The expectation is that the query will fail but interestingly the query is giving the total count of the main table "t_table".
When the sub-query is executed individually, it fails with column not found error.

If I use a column which is not present in the main table then the query fails.

I assume it is using the values of the main table when the column is present in the main table and raising error when the column is not present in both the tables.

I am not sure if I am over-looking anything here or is it an issue, could someone comment of any such observations?

filipniziol · ‎09-02-2024

Hi @Harsha777 ,

What occurs is called column shadowing.
What happens is that the column names in main query and sub query are identica and the databricks engine after not finding it in sub query searches in the main query.

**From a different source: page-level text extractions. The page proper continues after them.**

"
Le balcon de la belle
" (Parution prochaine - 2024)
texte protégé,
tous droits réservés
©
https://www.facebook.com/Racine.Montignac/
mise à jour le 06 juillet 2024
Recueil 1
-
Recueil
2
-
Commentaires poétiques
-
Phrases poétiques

The simplest way to avoid the issue is to add to the column the table alias like below:

SELECT count(*) FROM `catalog`.`schema`.`t_table` AS main
WHERE main._col_check IN (
    SELECT DISTINCT sub._col_check FROM `catalog`.`schema`.`t_check_table` AS sub
)

View solution in original post

filipniziol · ‎09-02-2024

Hi @Harsha777 ,

What occurs is called column shadowing.
What happens is that the column names in main query and sub query are identica and the databricks engine after not finding it in sub query searches in the main query.

The simplest way to avoid the issue is to add to the column the table alias like below:

SELECT count(*) FROM `catalog`.`schema`.`t_table` AS main
WHERE main._col_check IN (
    SELECT DISTINCT sub._col_check FROM `catalog`.`schema`.`t_check_table` AS sub
)